Mi sono domandata cosa avranno pensato gli altri di me, ora non mi importa più, ora sono io che mi domando “Cosa penso di me?”. Per avere sempre vissuto per gli altri, per servire gli altri, elemosinando gratificazioni, senza rispetto per me stessa. Ma come ho potuto vivere così, soffrendo ma senza cercare di uscire dalla sofferenza. Ma perché viviamo senza conoscerci, perché viviamo per gli altri, perché guardiamo sempre gli altri, perché vogliamo tutto dagli altri? Gli altri. Sono più quelli che si odiano di quelli che si amano. L’amore, così lontano da noi se lo cerchiamo continuamente fuori! Più lo cerchiamo fuori e più lunga è la strada per tornare a noi.
Quanto tempo mi ci è voluto per puntare il dito su di me, per capire che il mio dito puntato non voleva dire “giudizio”, ma vuol dire “direzione”. Punto il dito su di me perché sono io l’inizio, sono io il percorso, sono io il mio sentire, sono io la scoperta, sono io la gioia, sono io il cambiamento, perché sono io il mio tempo. Tutto questo è in me.
E una luce che si accende dentro rischiara così bene anche fuori.
Rosanna
Calma
Cielo azzurro, alberi verdi, aria, acqua, rumori più o meno intensi, sussurri di movimenti impercettibili, occhi che vedono, orecchie che sentono, emozioni e sensazioni in trambusto.

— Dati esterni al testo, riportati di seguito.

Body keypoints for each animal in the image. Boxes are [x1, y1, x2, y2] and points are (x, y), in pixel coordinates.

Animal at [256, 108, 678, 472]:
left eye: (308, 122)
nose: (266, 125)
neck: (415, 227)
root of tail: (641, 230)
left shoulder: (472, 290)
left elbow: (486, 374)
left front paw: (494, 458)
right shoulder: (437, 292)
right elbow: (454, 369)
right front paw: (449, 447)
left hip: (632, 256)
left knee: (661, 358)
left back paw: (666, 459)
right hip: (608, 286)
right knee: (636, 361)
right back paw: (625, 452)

La vita materiale è veloce movimento e confusione di pensieri, la calma è un elemento prezioso, scomposto dalle idee frenetiche dei cambiamenti.
Che casino!
Voglio la calma, voglio il mio cuore vivo e al battito naturale del mio modo di essere.
Gene
Attesa
Gesù sta arrivando. Lo vedo scritto sui muri, sui foglietti incollati ai lampioni, sparsi per la città. Anche il mio Maestro l'ha scritto sul suo giornale.

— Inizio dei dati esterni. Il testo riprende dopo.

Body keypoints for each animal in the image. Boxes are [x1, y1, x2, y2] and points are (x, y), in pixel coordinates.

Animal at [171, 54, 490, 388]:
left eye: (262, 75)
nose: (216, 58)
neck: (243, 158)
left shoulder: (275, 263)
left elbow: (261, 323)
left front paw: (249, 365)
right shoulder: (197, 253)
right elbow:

Gesù – Amore: era un rivoluzionario, un pulitore di coscienze, un' Essere perfetto, che non si è venduto per niente e per nulla, perchè cosciente della sua perfezione nell'essere figlio di Dio.
Certo che quello che stiamo vivendo è una rivoluzione culturale che ancora non avevo assaporato. Se è vero che ci va una seria riflessione sulle nostre azioni, ciò che ci aspetta sarà veramente tragico.
Le persone che nella vita si sono comportate male avranno seriamente da preoccuparsi, le classi sociali che hanno abusato dei loro poteri cadranno in mano a un popolo rivoltoso..
Ed io? Continuerò la mia vita di sempre. Guarderò, ascolterò, ma nulla mi farà perdere la voglia di rivolgere ancora uno sguardo al bello, alla natura, al Creato e alla convinzione di essere parte, nella mia semplicità, della vita di Gesù.